If you decide to drop, execute it well
Two things make or break the transition.
First, follow the contract’s termination terms. Read the termination clause for the required notice period and the method of notice, and notify the plan properly and in writing. The ADA offers guidance for dentists considering terminating an agreement to help you do it cleanly.

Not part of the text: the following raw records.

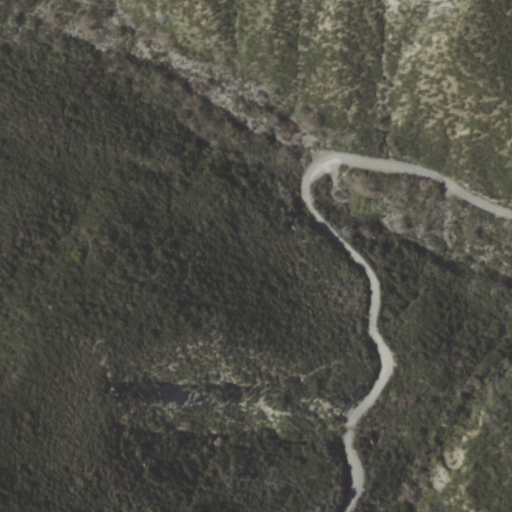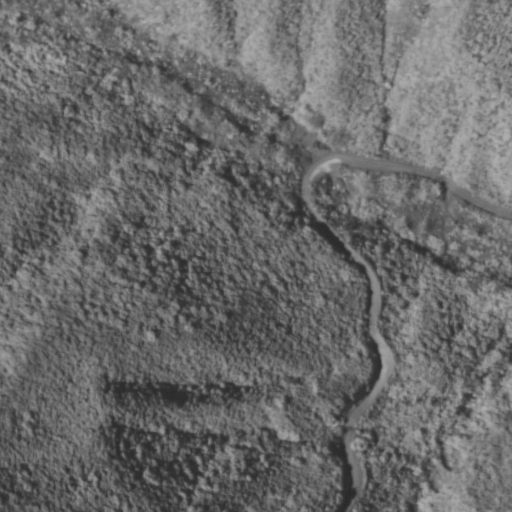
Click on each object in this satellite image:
road: (417, 172)
road: (371, 334)
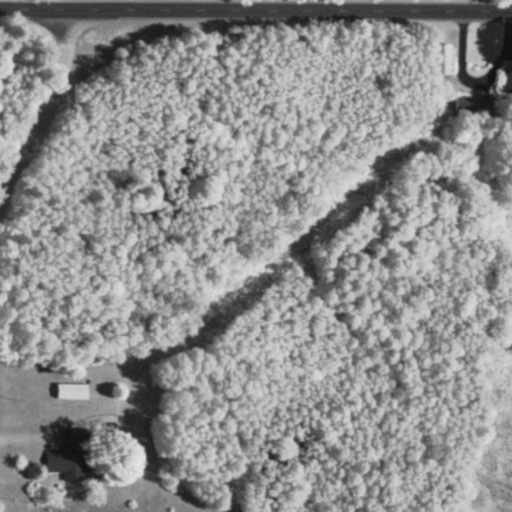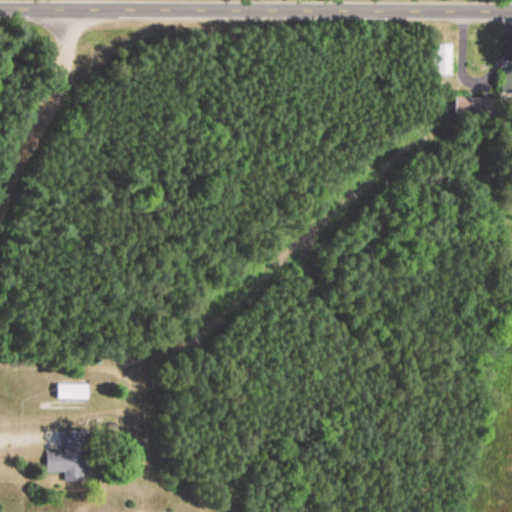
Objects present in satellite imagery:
road: (255, 9)
building: (436, 61)
building: (505, 80)
building: (468, 108)
road: (47, 121)
building: (64, 465)
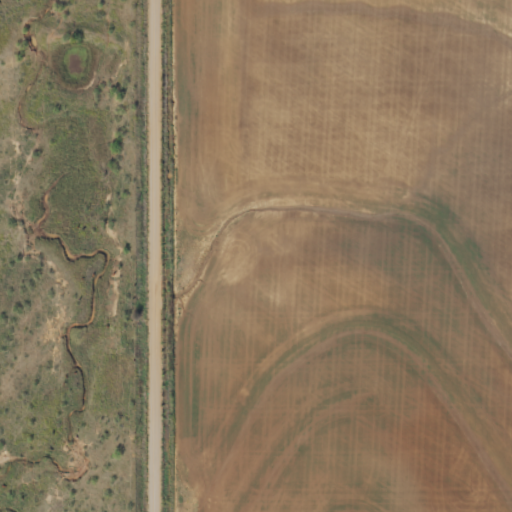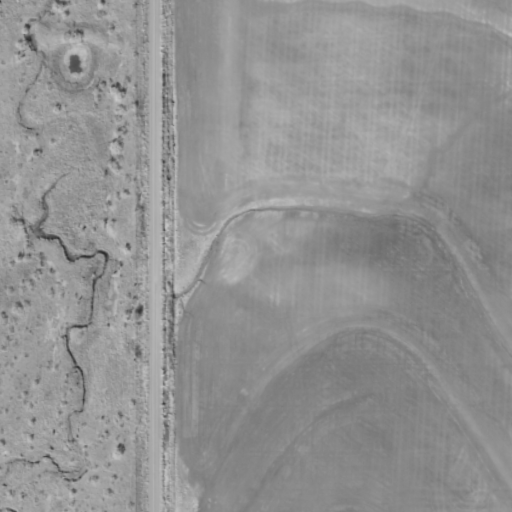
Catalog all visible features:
road: (180, 256)
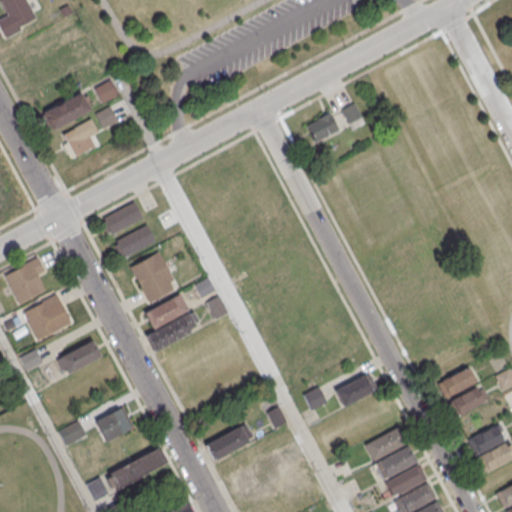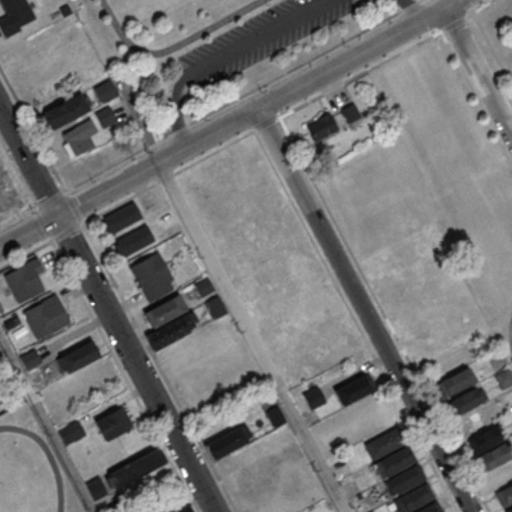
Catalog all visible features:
building: (14, 15)
building: (15, 16)
parking lot: (258, 37)
road: (270, 44)
park: (218, 46)
road: (172, 48)
road: (386, 60)
road: (478, 70)
building: (104, 91)
building: (64, 110)
building: (66, 110)
building: (351, 115)
building: (104, 117)
road: (229, 124)
building: (321, 126)
building: (78, 137)
building: (78, 137)
building: (81, 168)
parking lot: (2, 199)
building: (121, 216)
building: (121, 217)
building: (134, 239)
building: (133, 241)
building: (151, 275)
building: (152, 277)
building: (25, 281)
building: (203, 286)
building: (204, 286)
road: (229, 293)
building: (215, 306)
building: (215, 307)
road: (107, 310)
building: (165, 310)
road: (363, 311)
building: (46, 317)
building: (170, 320)
road: (354, 321)
building: (170, 330)
building: (77, 356)
building: (78, 357)
building: (503, 378)
building: (504, 378)
building: (455, 381)
building: (456, 381)
building: (352, 389)
building: (352, 390)
building: (312, 397)
building: (312, 397)
building: (465, 400)
building: (466, 401)
building: (275, 416)
road: (47, 423)
building: (111, 423)
building: (71, 432)
building: (484, 439)
building: (225, 442)
building: (225, 442)
building: (383, 442)
building: (490, 448)
building: (388, 452)
building: (496, 454)
building: (393, 461)
building: (136, 467)
building: (137, 468)
track: (26, 475)
building: (252, 475)
building: (403, 479)
building: (402, 480)
building: (96, 488)
building: (504, 495)
building: (505, 497)
building: (411, 498)
building: (412, 499)
building: (181, 508)
building: (427, 508)
building: (427, 508)
building: (508, 509)
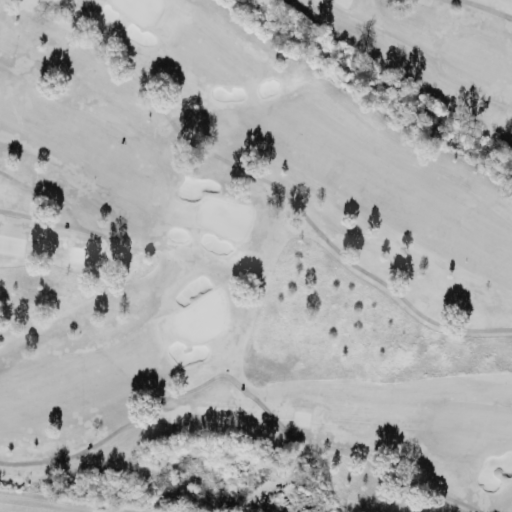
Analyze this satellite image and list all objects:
park: (258, 253)
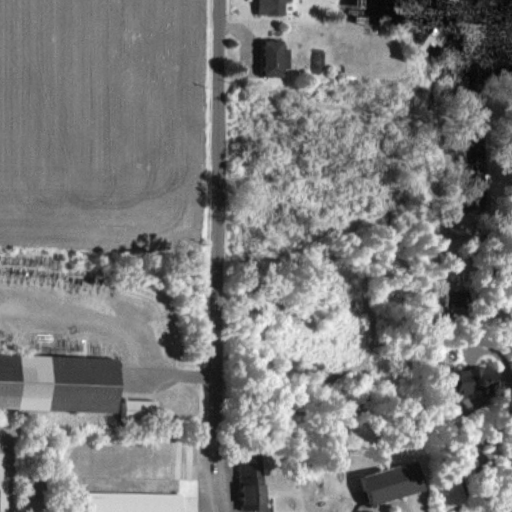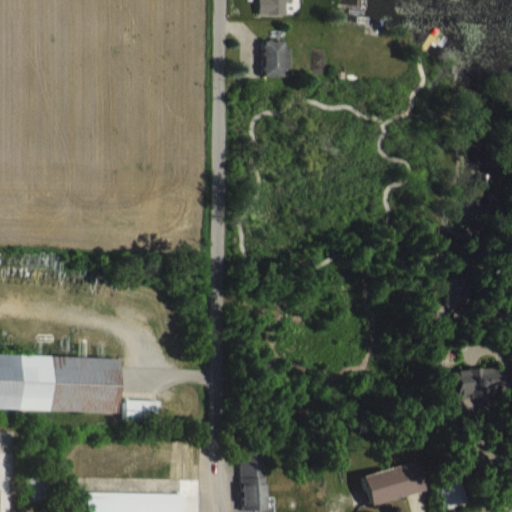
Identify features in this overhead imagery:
building: (275, 7)
building: (282, 57)
road: (237, 256)
road: (483, 348)
building: (481, 379)
building: (71, 384)
building: (6, 440)
building: (131, 462)
building: (396, 481)
building: (252, 482)
building: (36, 486)
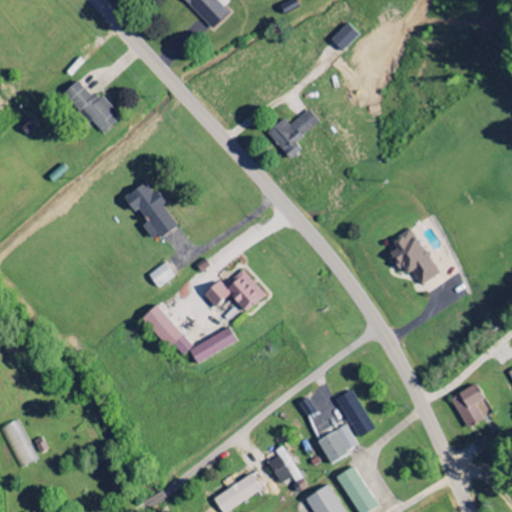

Second — and this is the one most practices underestimate — control the patient message; don’t let the insurer control it. When you terminate, the carrier will send your patients a letter encouraging them to switch to a different in-network dentist. Your patients should never hear this news from the insurance company first. Get ahead of it: start talking to patients at their appointments months in advance, explain clearly why you’re making the change, when it takes effect, and how it affects their costs. Reassure them you’ll keep filing their out-of-network claims, give them concrete cost expectations, and offer bridges, an in-house membership plan, cash courtesies, and financing options, so that cost alone is never the reason someone leaves. Then train your front desk on exactly how to have that conversation.
When to be cautious
A few situations call for a slower hand. If you have significant open capacity and no strong new-patient pipeline, dropping is genuinely risky. If a single plan dominates your patient base, say, the carrier for a major local employer, losing it could be severe, so lean toward negotiating or phasing rather than a clean break. If your fees aren’t actually competitive or clearly justified, going out of network will expose that, so get your fee schedule right first. And in heavily PPO-saturated, price-sensitive markets, expect more attrition and plan accordingly.
The bottom line
The stay-or-drop question isn’t about whether you like PPOs. It’s a capacity-and-margin calculation, and the right answer is specific to your practice. Inventory your plans, calculate the write-off and the production each one delivers, assess your true capacity honestly, and try to negotiate the worst fee schedules before you do anything drastic. If you do decide to drop, model your break-even retention, follow the contract to the letter, and own the patient message from the start. A busy practice writing off six figures a year to a stagnant fee schedule has a very different answer than one with open chairs, and the only way to know yours is to run the numbers, ideally alongside your dental CPA. Then put it on the calendar to revisit every year.